Product Showcase MSI Radeon R9 270X Gaming ITX
Product Showcase MSI Radeon R9 270X Gaming ITX
MSI send along a Radeon R9 270X Gaming ITX graphics card as well. This puppy is 17cm... IDEAL for that petite build in combo with the Z97I Gaming AC. The card uses a custom PCB lined with its electrical components. MSI implemented a new "RADAX" fan that combines axial blades with radial fins. It's a fan and a blower rolled into one. The hybrid air mover sits in a dual-slot cooler that exhausts hot air out the back of the chassis. The cooler works fine, yet you do need to make sure you have proper ventilation inside the chassis. And that can be a challenge with these small form factor setups.

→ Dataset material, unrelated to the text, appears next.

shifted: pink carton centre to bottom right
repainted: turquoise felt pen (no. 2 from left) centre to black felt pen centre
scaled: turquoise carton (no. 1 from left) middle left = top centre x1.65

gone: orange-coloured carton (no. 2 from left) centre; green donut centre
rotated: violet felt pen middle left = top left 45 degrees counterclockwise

R9 270X (Also known as R7870 Ghz / Pitcairn / Curacao XT)
- Stream Processors 1280
- Clock Frequency up-to 1.05 GHz
- 2.69 TFLOPS compute performance
- 2 memory at 5.6 Gbps
- 180W TDP
- PCI-E 3.0
- API - DirectX 11.2 / OpenGl 4.3 / Mantle
The MSI Radeon R9 270X Gaming ITX is so cute at 17 cm. Yet it remains very powerful to play even the more modern games (we'll show you some benchmarks in this review as well). The 270X is armed with 2GB to to get you a little more leash with resolutions and image quality settings.
Name | R9 270X GAMING 2G ITX |
---|---|
GPU | Curacao XT |
Shader Processors | 1280 Units |
Core Clock (Base / Boost) MHz | 1030 / 1080 |
Memory Clock | 5600 MHz |
Memory Size / Type | 2GB / GDDR5 |
Fan Type / TDP | RADAX / 161 W |
Dimensions (mm) / weight (g) | 170 x 120 x 35 / 585 |
The Radeon R9-270X card is clocked at a 1030 MHz core frequency with a boost frequency of up-to 1080 MHz. The GDDR5 memory runs at 5.6 Gbps (effective data rate as GDDR5 has a quad data-rate, so effectively that quadruples that number), the memory bus is 256-bit.

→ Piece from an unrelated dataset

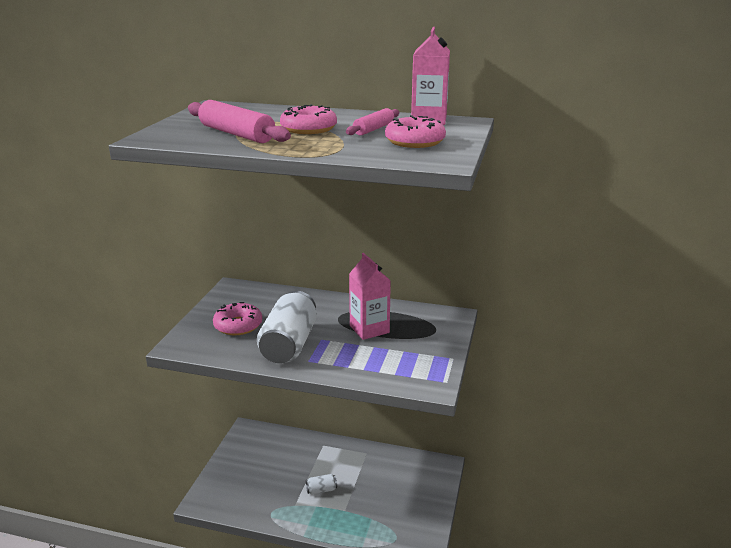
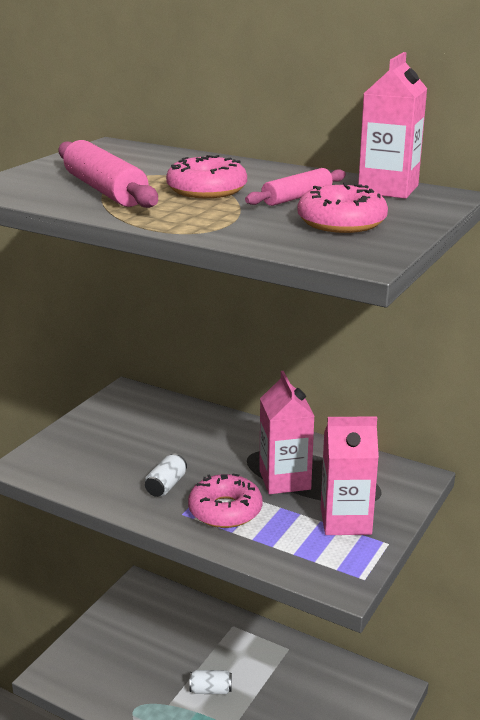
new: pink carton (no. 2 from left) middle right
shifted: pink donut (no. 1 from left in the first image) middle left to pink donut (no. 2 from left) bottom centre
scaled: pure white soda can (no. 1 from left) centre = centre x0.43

The card even is equipped with an 8-pin power header, with a TDP of roughly 180 Watt the card is safe that way. These cards are excellent for gaming, up-to 1920x1200 or FullHD. We see a nice dark/yellow looking card from MSI. The close to 3 billion-transistor 28nm Pitcairn (Curacao XT) based GPU core is tied to a nice 2GB memory -- which is plenty enough for mid-range products.
You also get a reinforcing metal plate covering the back of the circuit board. MSI says the metal plate helps to lower GPU temperatures, and it adds that the cooling system is effective enough ward off throttling even when running stress application. Overall a fairly clean PCB design, the cards are PCI-E gen 3.0 compatible and will have one crossfire connector, so 2-way Crossfire is an option you could pursue (just not on the test motherboard of course).
It is a sturdy build graphics card with great components quality, it's darn fast in performance for the money. It does so while hardly making any noise and very low stress temperatures.
The cooler keeps the GPU at roughly 60~65 Degrees C under gaming load. The noise levels are a complete non-issue thanks to the cooler. You will need airflow inside your chassis though. And remember, this card comes even pre-overclocked for you.